I do have another question: will your solenoids be able to do that fast a movement? 3 Hz, 210 ms - that are high speeds for a solenoid.

bradamadra:
Each solenoid is cycled anywhere between 0.5-3Hz and for a duration of 210ms. Do you foresee any potential problems with overheating with this in mind ?

As @wvmarle has queried, will the solenoid operate at full throw action at those operating frequencies.
As the solenoid is only a PULL type, with a spring to do the PUSH, the spring and the mass of the system you are moving will determine the frequency response of the solenoid system.
Tom.... :slight_smile:

wvmarle:
If that's continuously, there's a risk of overheating. Get a solenoid or two, and try it.

I do have another question: will your solenoids be able to do that fast a movement? 3 Hz, 210 ms - that are high speeds for a solenoid.

When I tested them they were able to be cycled that fast however I never stress tested them for longer periods of time. They do get a little warm to the touch. Also, they aren't being cycled all the time - there are moments where they are inactive for duration of 5-10 seconds every minute or so.

TomGeorge:
As @wvmarle has queried, will the solenoid operate at full throw action at those operating frequencies.
As the solenoid is only a PULL type, with a spring to do the PUSH, the spring and the mass of the system you are moving will determine the frequency response of the solenoid system.
Tom.... :slight_smile:

Hi Tom, thanks for your response. Yes, I'm using the side of the solenoid that doesn't have the spring to get a pushing motion (the solenoid's movable rod/core is exposed on both sides to get both push or pull movement).

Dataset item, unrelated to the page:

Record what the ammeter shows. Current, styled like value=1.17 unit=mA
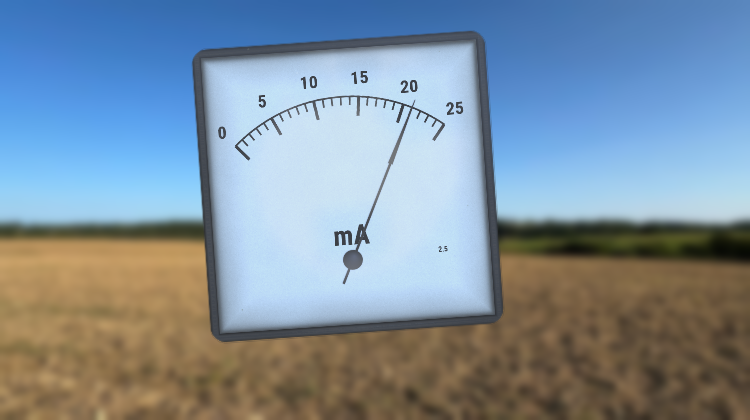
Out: value=21 unit=mA
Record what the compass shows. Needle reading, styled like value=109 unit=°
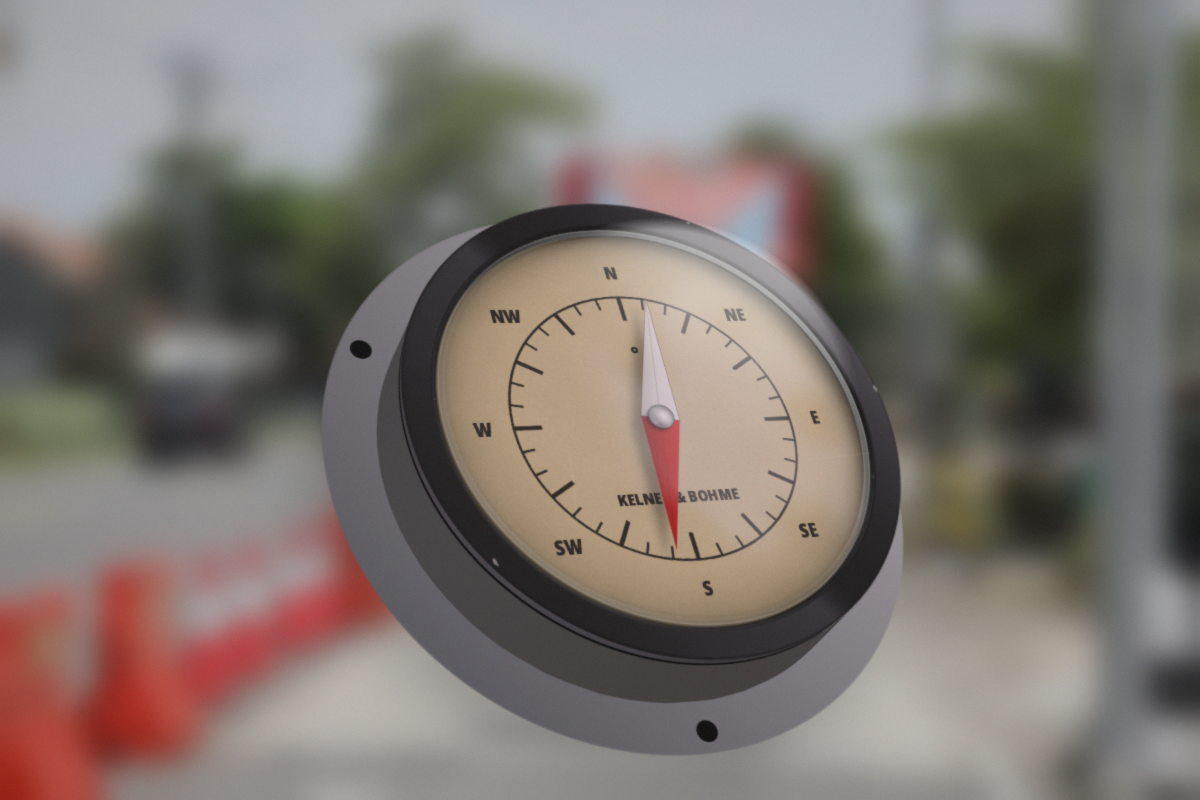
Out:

When I tested them, they were able to complete the full rated throw (around 0.4") at those cycle frequencies. I also wouldn't need the entire throw length for the motion I require. They are being used to "pull" (via pushing) small triggers that are on hinges that rotate around an axel.

Your heat problem will manifest itself in the copper wire core burning out because the heat generated cannot be dissipated fast enough! The external heat you may feel is just an indicator.